THE PROBLEM
Using the data beneath this instruction, retype only the lines from the one that contains "regulovanú cestu, ktorá" down to the one that contains "Spustenie má aj", both included, exactly as they appear.

(Saved entries)
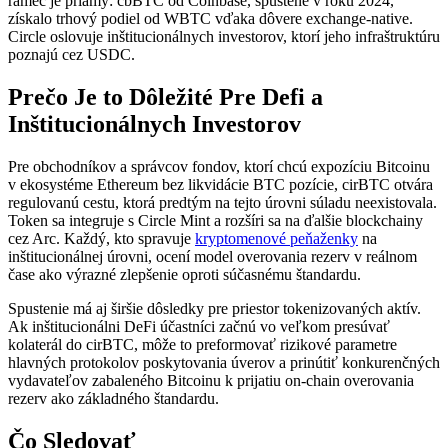
rámec je priamy: cbBTC od Coinbase, spustené v roku 2024,
získalo trhový podiel od WBTC vďaka dôvere exchange-native.
Circle oslovuje inštitucionálnych investorov, ktorí jeho infraštruktúru
poznajú cez USDC.
Prečo Je to Dôležité Pre Defi a
Inštitucionálnych Investorov
Pre obchodníkov a správcov fondov, ktorí chcú expozíciu Bitcoinu
v ekosystéme Ethereum bez likvidácie BTC pozície, cirBTC otvára
regulovanú cestu, ktorá predtým na tejto úrovni súladu neexistovala.
Token sa integruje s Circle Mint a rozšíri sa na ďalšie blockchainy
cez Arc. Každý, kto spravuje
kryptomenové peňaženky
na
inštitucionálnej úrovni, ocení model overovania rezerv v reálnom
čase ako výrazné zlepšenie oproti súčasnému štandardu.
Spustenie má aj širšie dôsledky pre priestor tokenizovaných aktív.
Ak inštitucionálni DeFi účastníci začnú vo veľkom presúvať
kolaterál do cirBTC, môže to preformovať rizikové parametre
hlavných protokolov poskytovania úverov a prinútiť konkurenčných
vydavateľov zabaleného Bitcoinu k prijatiu on-chain overovania
rezerv ako základného štandardu.
Čo Sledovať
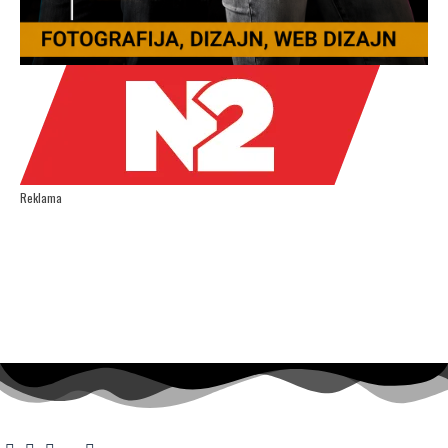
Reklama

ANSWER SECTION
regulovanú cestu, ktorá predtým na tejto úrovni súladu neexistovala.
Token sa integruje s Circle Mint a rozšíri sa na ďalšie blockchainy
cez Arc. Každý, kto spravuje
kryptomenové peňaženky
na
inštitucionálnej úrovni, ocení model overovania rezerv v reálnom
čase ako výrazné zlepšenie oproti súčasnému štandardu.
Spustenie má aj širšie dôsledky pre priestor tokenizovaných aktív.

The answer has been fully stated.